Several other potential causes have already been proposed

Dec 21, 2011 13:39 GMT  ·  By
Burning, liquefied coal may have triggered the Great Dying, after coming in contact with lava
   Burning, liquefied coal may have triggered the Great Dying, after coming in contact with lava

Following a new scientific study, researchers have proposed a new potential cause for the Permian-Triassic (P-Tr) extinction event, which is informally known as the Great Dying. The team says that a huge burning of coal may have brought about the largest extinction in our planet's history.

The Great Dying was so brutal that it also affected insects, the only known event of its type to do so. In addition, it killed 96 percent of all living marine species, and as much as 70 percent of vertebrates living on land. It is estimated that life needed millions of years to reestablish a foothold on Earth.

Possible explanations for what happened range from an asteroid impact and massive supervolcano eruptions to catastrophic floods, global warming and other similar occurrences. However, figuring out exactly what happened may never be entirely possible, as the event occurred 252 million years ago.

According to investigators at the Scripps institution of Oceanography (SIO), at the University of California in San Diego (UCSD), it could be that an explosive burning of coal was responsible for the massive extinction.

They say that vast amounts of coal may have been idling around when lava coming up from Earth mantle set it on fire, and melted it through exposure to high temperatures. The burning may have also been accompanied by explosions, the group says, quoted by LiveScience.
######
Work request 1: Please rewrite everything in the Great Dying article from "According to investigators" down to "quoted by LiveScience.", swapping "lava" for "magma".
Work request 2: Extend the Great Dying article past its final sentence with a few more sentences in the same style.
######
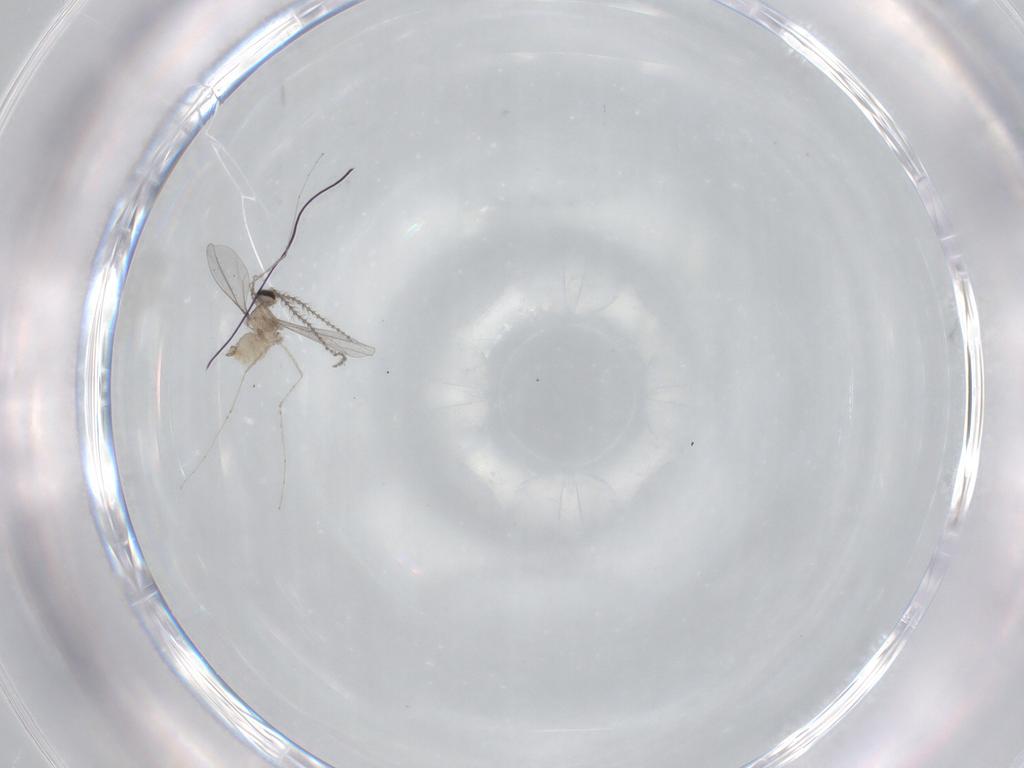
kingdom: Animalia
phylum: Arthropoda
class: Insecta
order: Diptera
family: Cecidomyiidae
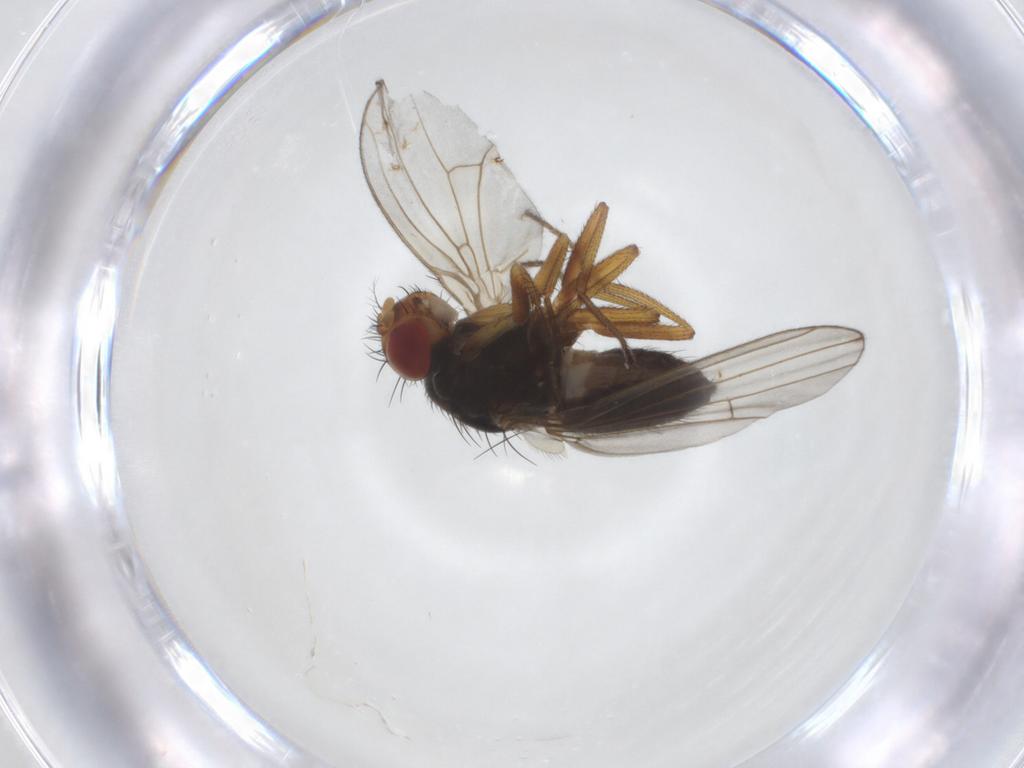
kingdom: Animalia
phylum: Arthropoda
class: Insecta
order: Diptera
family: Drosophilidae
######
Exercise output 1:
According to investigators at the Scripps institution of Oceanography (SIO), at the University of California in San Diego (UCSD), it could be that an explosive burning of coal was responsible for the massive extinction.

They say that vast amounts of coal may have been idling around when magma coming up from Earth mantle set it on fire, and melted it through exposure to high temperatures. The burning may have also been accompanied by explosions, the group says, quoted by LiveScience.

Exercise output 2:
This process may have lasted for decades, centuries, or perhaps even millennia, since no known natural mechanism could have stopped such an occurrence, LiveScience reports. This idea came to experts after studying fly ash compounds deposited in a rock layer just before the P-Tr. event.

Darcy Ogden, a research scientist at SIO and an expert on the new study, says that the geological evidences point at a huge burning of coal, that lasted between tens to thousands of years. There aren't really any other ways of interpreting the geological readings.

“The coal-basalt mixture comes out of the ground as a fluid, like oil, then ignites and combusts upon contact with the oxygen in the air. The resulting soot, fly ash and gases are driven into the atmosphere in a large, dirty plume,” Odgen says.

Details of the new study were published in the December 19 issue of the esteemed journal Proceedings of the National Academy of Sciences (PNAS). The team believes that a region of volcanic rocks called the Siberian Traps may have been the spot where coal-lava mixtures contacted the air.